Short task
Summarize the text below about the album It's Alive in two sentences.

Document
○ ○ ○

Live album by The Ozark Mountain Daredevils
- Released: September 1978
- Label: A&M
- Producer: The Ozark Mountain Daredevils

The Ozark Mountain Daredevils chronology
| Don't Look Down (1977) | It's Alive (1978) | Ozark Mountain Daredevils (1980) |

= It's Alive (Ozark Mountain Daredevils album) =

It's Alive is the sixth album by The Ozark Mountain Daredevils and is a 2-record set recorded live in concert through Missouri and Kansas with the Enactron truck in April 1978. It contains their hits and well known album cuts.
It is their final A&M Records release before moving to Columbia Records.

○ ○ ○

Listing
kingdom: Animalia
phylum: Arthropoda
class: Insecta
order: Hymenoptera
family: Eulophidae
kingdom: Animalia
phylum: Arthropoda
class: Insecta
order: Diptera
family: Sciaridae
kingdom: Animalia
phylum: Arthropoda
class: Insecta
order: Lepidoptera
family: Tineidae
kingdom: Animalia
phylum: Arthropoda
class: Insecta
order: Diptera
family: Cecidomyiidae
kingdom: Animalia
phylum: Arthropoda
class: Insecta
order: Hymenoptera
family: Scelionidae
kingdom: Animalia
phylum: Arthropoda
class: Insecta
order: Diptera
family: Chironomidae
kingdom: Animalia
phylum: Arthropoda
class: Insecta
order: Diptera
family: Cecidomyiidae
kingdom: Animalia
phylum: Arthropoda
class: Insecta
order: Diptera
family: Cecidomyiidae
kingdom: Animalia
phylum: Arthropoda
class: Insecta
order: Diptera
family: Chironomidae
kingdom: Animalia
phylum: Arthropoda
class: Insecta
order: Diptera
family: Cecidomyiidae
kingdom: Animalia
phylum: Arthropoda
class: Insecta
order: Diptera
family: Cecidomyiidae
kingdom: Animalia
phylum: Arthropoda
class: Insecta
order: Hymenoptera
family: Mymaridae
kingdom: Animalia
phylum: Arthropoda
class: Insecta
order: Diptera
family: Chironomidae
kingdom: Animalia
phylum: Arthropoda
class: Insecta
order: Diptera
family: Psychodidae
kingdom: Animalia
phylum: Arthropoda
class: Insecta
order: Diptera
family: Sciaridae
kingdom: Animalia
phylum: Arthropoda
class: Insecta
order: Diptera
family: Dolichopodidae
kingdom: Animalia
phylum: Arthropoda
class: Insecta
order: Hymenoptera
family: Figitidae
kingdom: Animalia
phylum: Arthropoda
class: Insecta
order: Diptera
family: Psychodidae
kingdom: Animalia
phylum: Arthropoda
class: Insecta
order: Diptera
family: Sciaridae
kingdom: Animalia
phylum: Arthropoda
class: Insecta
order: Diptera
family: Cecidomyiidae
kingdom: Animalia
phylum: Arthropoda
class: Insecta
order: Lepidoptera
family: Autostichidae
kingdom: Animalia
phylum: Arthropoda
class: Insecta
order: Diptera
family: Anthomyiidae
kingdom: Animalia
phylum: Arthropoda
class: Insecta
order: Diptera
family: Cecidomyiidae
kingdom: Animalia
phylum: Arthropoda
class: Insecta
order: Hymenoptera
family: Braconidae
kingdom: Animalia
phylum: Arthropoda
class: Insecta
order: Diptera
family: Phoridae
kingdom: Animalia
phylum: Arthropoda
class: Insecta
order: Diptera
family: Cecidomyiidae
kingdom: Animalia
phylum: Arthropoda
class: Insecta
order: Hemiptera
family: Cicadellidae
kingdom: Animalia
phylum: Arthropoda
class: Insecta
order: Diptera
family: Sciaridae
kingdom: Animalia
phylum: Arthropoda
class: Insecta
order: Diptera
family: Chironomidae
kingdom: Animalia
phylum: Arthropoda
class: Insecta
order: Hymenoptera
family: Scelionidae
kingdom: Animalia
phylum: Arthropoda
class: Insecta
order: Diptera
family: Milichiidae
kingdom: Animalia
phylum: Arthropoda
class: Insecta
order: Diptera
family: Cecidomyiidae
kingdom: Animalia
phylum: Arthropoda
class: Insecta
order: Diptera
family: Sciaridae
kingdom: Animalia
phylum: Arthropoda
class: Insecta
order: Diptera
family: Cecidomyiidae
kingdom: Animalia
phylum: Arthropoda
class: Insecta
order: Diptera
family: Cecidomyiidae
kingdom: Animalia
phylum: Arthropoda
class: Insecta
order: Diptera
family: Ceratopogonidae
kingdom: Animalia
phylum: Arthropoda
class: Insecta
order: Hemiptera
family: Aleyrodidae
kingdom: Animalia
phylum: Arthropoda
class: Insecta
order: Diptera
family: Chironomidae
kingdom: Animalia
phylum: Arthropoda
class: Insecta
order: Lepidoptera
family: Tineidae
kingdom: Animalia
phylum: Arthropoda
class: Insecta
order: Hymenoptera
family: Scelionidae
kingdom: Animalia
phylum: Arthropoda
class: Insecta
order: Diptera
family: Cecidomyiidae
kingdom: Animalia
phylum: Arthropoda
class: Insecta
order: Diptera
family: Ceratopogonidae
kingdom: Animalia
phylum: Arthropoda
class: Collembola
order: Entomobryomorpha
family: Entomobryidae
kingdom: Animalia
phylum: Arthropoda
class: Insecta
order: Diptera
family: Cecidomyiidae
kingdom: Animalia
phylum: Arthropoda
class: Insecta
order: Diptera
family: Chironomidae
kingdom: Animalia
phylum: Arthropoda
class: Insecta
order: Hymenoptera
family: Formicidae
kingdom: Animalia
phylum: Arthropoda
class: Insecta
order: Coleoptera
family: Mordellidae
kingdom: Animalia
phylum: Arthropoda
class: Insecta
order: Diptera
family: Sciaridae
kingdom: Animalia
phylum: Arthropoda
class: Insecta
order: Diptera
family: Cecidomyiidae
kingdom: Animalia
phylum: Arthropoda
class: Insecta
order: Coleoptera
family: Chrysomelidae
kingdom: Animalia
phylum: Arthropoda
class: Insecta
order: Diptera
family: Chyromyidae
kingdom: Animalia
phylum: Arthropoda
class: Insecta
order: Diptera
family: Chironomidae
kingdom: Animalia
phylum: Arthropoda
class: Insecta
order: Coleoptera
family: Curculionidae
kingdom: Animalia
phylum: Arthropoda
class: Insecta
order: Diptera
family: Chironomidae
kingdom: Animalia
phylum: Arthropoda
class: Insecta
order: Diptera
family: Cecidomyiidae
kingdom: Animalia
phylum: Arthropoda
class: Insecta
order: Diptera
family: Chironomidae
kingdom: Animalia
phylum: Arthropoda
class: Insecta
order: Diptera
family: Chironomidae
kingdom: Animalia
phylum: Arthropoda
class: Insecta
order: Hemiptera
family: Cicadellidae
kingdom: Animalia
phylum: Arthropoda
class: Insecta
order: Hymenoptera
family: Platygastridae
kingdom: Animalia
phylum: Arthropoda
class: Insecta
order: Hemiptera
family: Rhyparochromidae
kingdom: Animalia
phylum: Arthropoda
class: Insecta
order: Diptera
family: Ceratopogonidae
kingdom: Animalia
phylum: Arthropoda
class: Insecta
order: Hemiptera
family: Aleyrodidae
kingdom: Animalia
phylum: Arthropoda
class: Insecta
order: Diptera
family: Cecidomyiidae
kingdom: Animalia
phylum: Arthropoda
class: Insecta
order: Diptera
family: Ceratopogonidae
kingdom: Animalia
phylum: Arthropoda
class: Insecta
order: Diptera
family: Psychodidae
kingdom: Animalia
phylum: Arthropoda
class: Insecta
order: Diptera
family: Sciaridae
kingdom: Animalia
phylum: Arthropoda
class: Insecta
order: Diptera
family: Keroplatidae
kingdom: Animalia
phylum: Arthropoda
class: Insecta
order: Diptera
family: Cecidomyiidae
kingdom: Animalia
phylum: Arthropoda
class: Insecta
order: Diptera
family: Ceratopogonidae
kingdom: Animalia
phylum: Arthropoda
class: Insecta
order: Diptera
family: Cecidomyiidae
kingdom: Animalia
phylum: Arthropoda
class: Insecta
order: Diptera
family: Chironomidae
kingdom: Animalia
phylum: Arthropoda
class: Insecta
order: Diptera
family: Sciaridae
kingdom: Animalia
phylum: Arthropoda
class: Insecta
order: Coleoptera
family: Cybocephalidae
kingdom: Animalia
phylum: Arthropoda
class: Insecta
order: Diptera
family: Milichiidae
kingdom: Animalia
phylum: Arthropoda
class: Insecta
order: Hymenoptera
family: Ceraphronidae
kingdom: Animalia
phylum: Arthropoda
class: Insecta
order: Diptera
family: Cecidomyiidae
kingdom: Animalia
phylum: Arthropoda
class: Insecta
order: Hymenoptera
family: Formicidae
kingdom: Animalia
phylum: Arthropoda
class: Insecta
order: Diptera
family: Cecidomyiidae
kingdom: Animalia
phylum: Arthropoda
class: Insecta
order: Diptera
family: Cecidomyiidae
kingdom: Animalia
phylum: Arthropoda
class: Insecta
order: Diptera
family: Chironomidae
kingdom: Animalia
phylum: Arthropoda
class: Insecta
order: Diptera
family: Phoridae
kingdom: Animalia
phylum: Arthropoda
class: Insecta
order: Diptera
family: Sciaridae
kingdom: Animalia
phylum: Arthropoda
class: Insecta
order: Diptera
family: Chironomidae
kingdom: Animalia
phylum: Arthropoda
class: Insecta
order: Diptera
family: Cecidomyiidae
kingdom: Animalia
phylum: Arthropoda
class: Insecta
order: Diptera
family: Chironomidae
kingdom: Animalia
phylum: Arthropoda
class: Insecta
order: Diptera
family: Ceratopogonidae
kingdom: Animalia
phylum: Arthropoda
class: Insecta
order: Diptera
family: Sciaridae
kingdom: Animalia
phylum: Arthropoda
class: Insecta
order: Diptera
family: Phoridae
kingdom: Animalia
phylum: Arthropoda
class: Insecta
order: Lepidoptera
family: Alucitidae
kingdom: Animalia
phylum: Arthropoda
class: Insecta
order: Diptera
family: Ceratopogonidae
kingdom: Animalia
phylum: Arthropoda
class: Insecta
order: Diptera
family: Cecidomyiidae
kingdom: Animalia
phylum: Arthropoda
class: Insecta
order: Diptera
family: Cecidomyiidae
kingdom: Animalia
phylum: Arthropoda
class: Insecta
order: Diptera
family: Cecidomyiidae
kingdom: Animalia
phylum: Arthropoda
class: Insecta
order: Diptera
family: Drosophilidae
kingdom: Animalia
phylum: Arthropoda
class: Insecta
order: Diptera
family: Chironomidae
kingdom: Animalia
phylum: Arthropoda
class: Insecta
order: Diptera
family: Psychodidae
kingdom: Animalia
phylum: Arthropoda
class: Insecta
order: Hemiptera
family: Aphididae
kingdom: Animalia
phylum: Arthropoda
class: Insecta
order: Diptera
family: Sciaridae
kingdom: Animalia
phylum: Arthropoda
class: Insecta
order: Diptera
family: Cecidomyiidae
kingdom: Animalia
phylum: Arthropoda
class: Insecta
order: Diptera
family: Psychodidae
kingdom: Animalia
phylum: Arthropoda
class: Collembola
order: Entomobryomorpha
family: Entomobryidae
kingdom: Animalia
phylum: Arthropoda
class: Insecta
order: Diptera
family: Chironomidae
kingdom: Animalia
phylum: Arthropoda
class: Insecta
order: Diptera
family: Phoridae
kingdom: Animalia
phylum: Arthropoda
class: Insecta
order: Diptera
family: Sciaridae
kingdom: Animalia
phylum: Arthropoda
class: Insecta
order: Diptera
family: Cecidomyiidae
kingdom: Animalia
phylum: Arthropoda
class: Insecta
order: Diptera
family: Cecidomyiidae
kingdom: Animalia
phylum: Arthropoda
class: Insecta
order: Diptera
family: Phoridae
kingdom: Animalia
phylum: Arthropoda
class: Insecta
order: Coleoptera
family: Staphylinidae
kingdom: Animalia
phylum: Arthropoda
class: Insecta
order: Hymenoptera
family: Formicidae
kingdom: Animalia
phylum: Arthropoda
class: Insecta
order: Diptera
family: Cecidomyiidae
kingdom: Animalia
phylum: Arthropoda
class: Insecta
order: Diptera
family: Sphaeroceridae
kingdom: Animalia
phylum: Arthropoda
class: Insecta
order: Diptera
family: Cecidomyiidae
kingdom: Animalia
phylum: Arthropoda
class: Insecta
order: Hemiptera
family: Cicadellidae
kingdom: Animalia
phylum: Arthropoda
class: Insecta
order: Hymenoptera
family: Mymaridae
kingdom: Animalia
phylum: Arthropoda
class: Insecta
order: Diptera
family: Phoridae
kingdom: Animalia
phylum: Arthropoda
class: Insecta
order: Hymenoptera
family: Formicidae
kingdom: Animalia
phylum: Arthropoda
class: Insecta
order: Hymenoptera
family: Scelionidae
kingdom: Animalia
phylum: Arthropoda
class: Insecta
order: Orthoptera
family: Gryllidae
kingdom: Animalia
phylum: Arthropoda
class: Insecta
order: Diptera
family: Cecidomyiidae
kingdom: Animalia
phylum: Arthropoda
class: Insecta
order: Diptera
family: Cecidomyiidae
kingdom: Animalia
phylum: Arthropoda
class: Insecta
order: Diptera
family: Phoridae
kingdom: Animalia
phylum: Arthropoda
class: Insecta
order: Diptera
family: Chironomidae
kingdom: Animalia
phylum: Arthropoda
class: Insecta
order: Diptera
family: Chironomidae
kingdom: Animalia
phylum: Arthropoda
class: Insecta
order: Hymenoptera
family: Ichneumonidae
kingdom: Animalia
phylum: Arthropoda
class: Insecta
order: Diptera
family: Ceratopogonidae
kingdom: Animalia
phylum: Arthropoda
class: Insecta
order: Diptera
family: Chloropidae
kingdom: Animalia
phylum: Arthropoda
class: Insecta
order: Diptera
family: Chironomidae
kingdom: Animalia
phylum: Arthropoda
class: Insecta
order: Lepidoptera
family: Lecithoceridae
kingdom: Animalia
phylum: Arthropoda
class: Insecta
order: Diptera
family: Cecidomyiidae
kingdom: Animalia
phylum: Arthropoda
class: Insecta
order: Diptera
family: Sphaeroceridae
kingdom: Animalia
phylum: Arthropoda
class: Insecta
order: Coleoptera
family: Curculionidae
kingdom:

○ ○ ○

Answer
It's Alive, released by A&M in September 1978 and produced by the band itself, is the sixth album by The Ozark Mountain Daredevils: a two-record set recorded live in concert through Missouri and Kansas with the Enactron truck in April 1978. It contains their hits and well-known album cuts and was their final A&M Records release before they moved to Columbia Records.